Work to be completed: Exact reproduction, images excluded: write out the records below.

[Stored data entries]

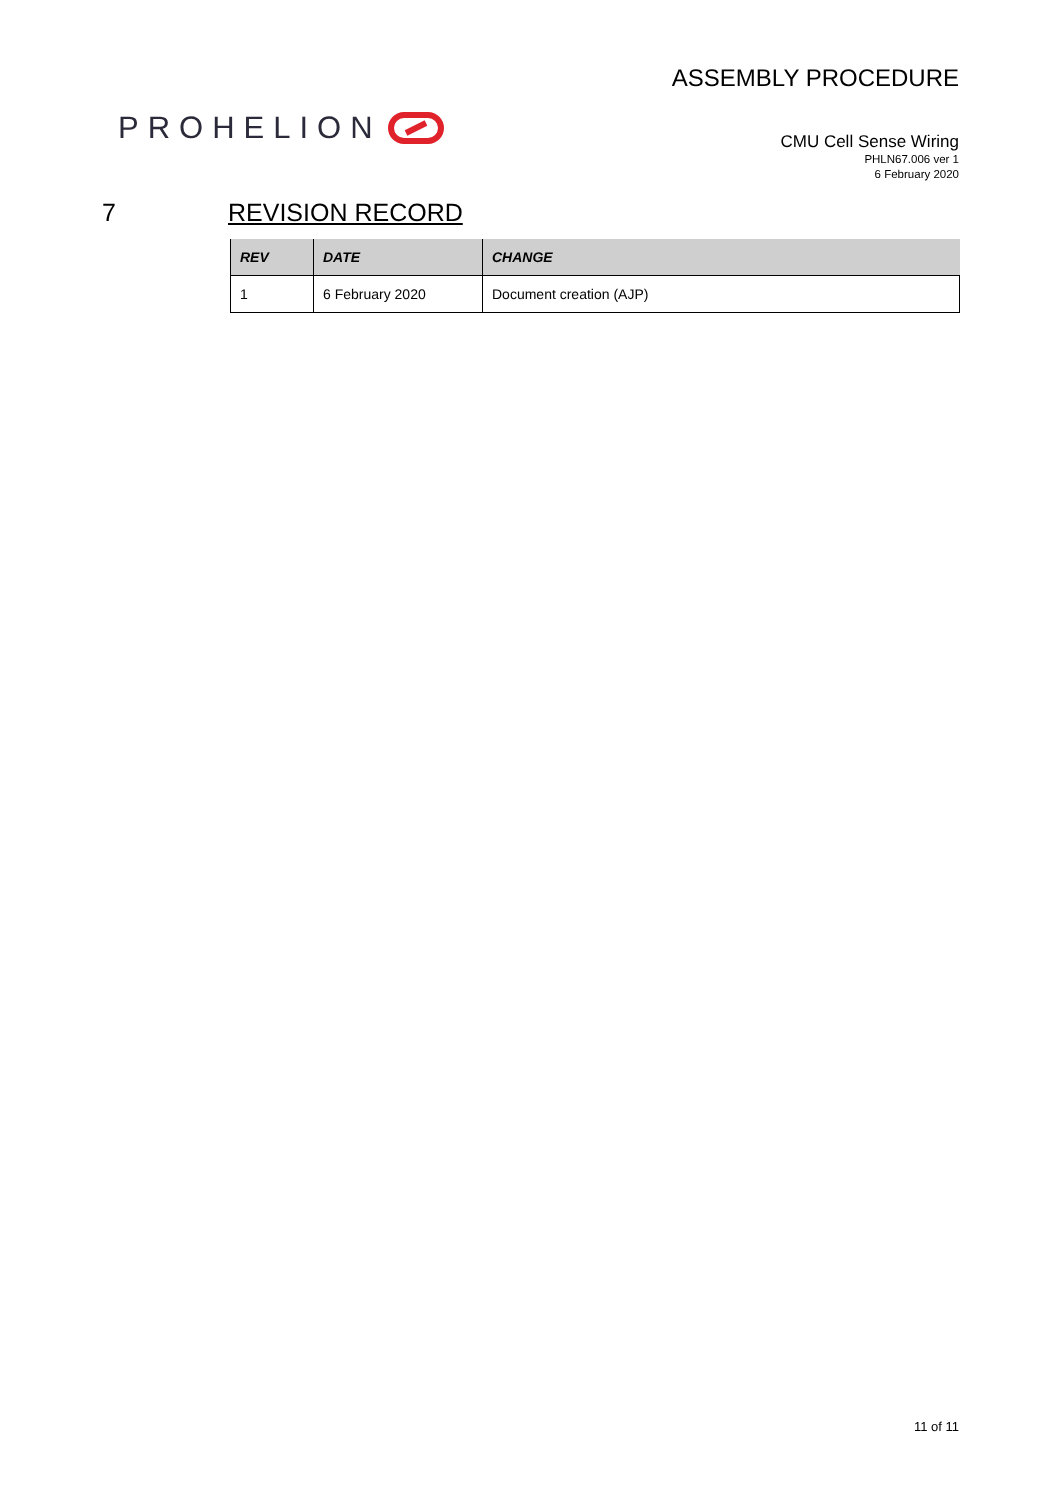PROHELION
ASSEMBLY PROCEDURE
CMU Cell Sense Wiring
PHLN67.006 ver 1
6 February 2020
7 REVISION RECORD
| REV | DATE | CHANGE |
| --- | --- | --- |
| 1 | 6 February 2020 | Document creation (AJP) |
11 of 11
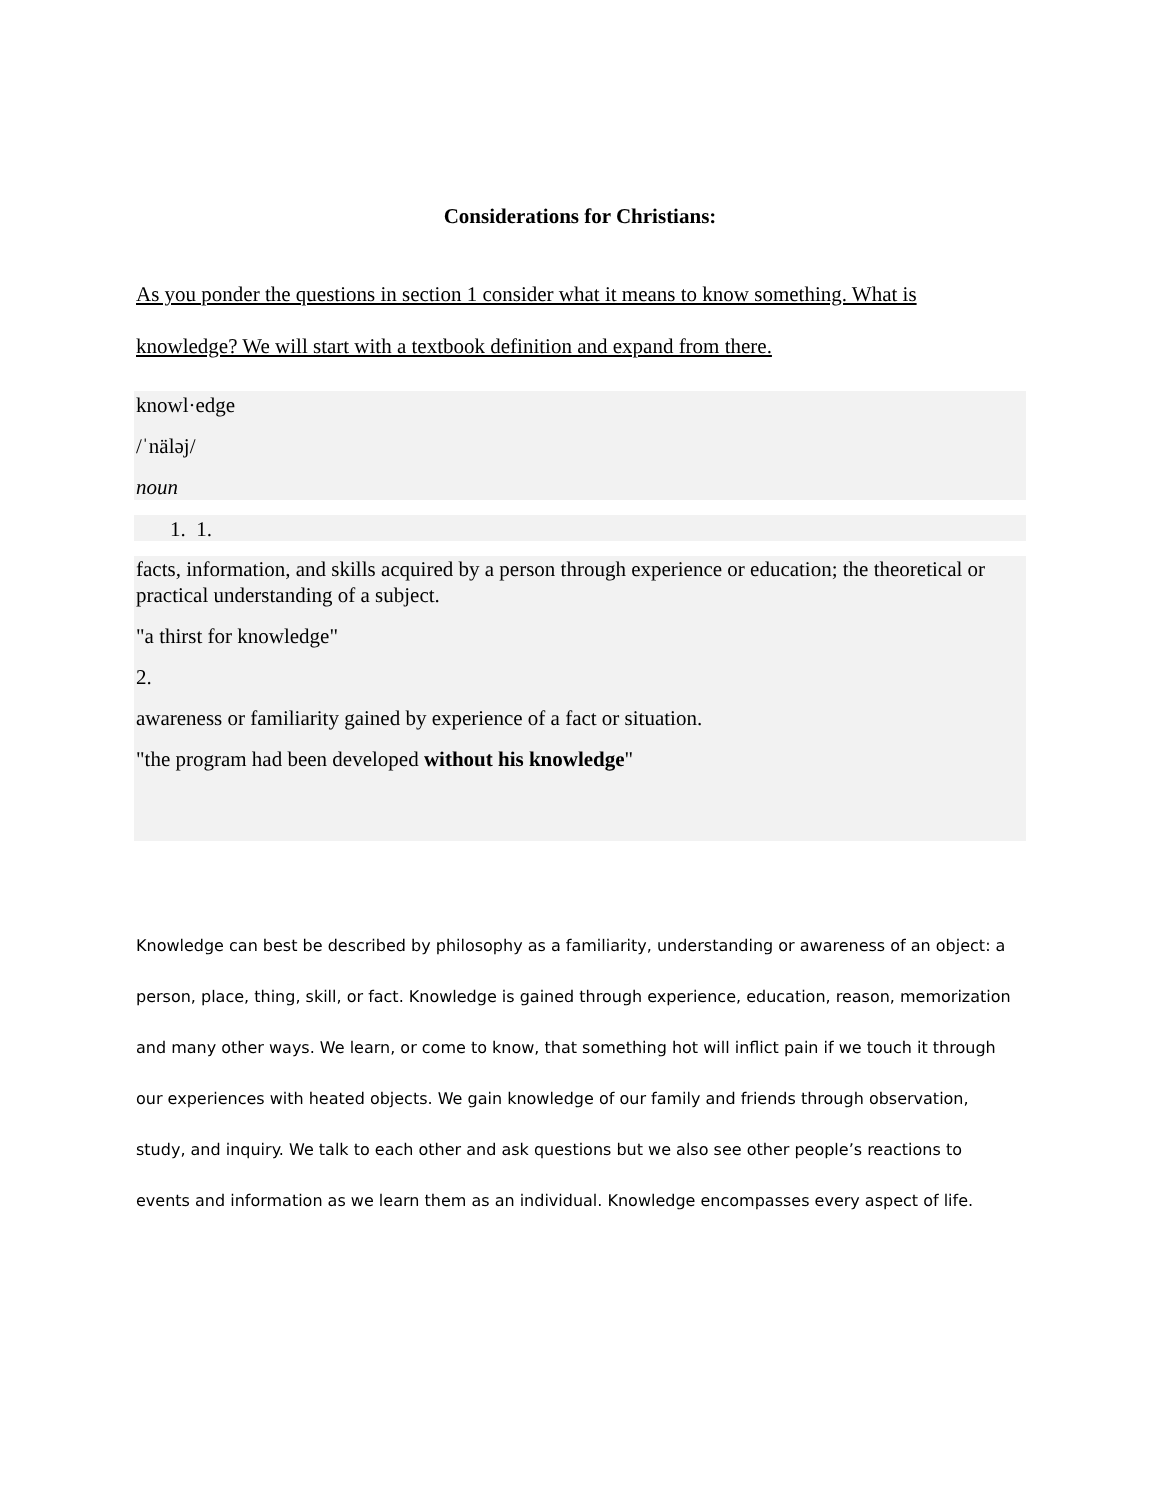Considerations for Christians:
As you ponder the questions in section 1 consider what it means to know something. What is knowledge? We will start with a textbook definition and expand from there.
knowl·edge
/ˈnäləj/
noun
1. 1.
facts, information, and skills acquired by a person through experience or education; the theoretical or practical understanding of a subject.
"a thirst for knowledge"
2.
awareness or familiarity gained by experience of a fact or situation.
"the program had been developed without his knowledge"
Knowledge can best be described by philosophy as a familiarity, understanding or awareness of an object: a person, place, thing, skill, or fact. Knowledge is gained through experience, education, reason, memorization and many other ways. We learn, or come to know, that something hot will inflict pain if we touch it through our experiences with heated objects. We gain knowledge of our family and friends through observation, study, and inquiry. We talk to each other and ask questions but we also see other people’s reactions to events and information as we learn them as an individual. Knowledge encompasses every aspect of life.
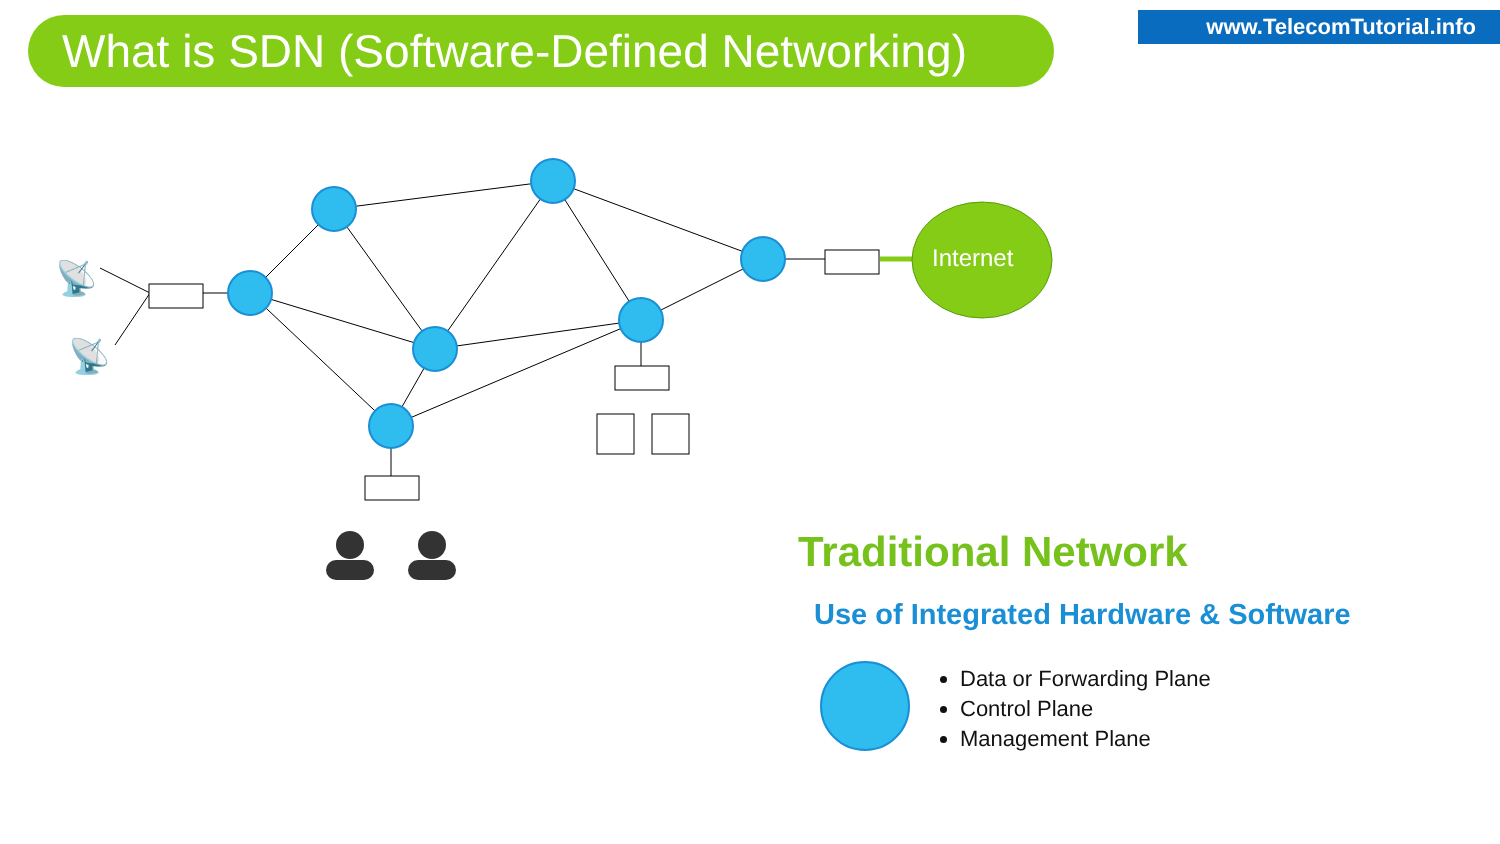What is SDN (Software-Defined Networking)
www.TelecomTutorial.info
Internet
📡
📡
Traditional Network
Use of Integrated Hardware & Software
Data or Forwarding Plane
Control Plane
Management Plane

Answer space:
PROHELION
ASSEMBLY PROCEDURE
CMU Cell Sense Wiring
PHLN67.006 ver 1
6 February 2020
7 REVISION RECORD
| REV | DATE | CHANGE |
| --- | --- | --- |
| 1 | 6 February 2020 | Document creation (AJP) |
11 of 11
Considerations for Christians:
As you ponder the questions in section 1 consider what it means to know something. What is knowledge? We will start with a textbook definition and expand from there.
knowl·edge
/ˈnäləj/
noun
1. 1.
facts, information, and skills acquired by a person through experience or education; the theoretical or practical understanding of a subject.
"a thirst for knowledge"
2.
awareness or familiarity gained by experience of a fact or situation.
"the program had been developed without his knowledge"
Knowledge can best be described by philosophy as a familiarity, understanding or awareness of an object: a person, place, thing, skill, or fact. Knowledge is gained through experience, education, reason, memorization and many other ways. We learn, or come to know, that something hot will inflict pain if we touch it through our experiences with heated objects. We gain knowledge of our family and friends through observation, study, and inquiry. We talk to each other and ask questions but we also see other people’s reactions to events and information as we learn them as an individual. Knowledge encompasses every aspect of life.
What is SDN (Software-Defined Networking)
www.TelecomTutorial.info
Internet
📡
📡
Traditional Network
Use of Integrated Hardware & Software
Data or Forwarding Plane
Control Plane
Management Plane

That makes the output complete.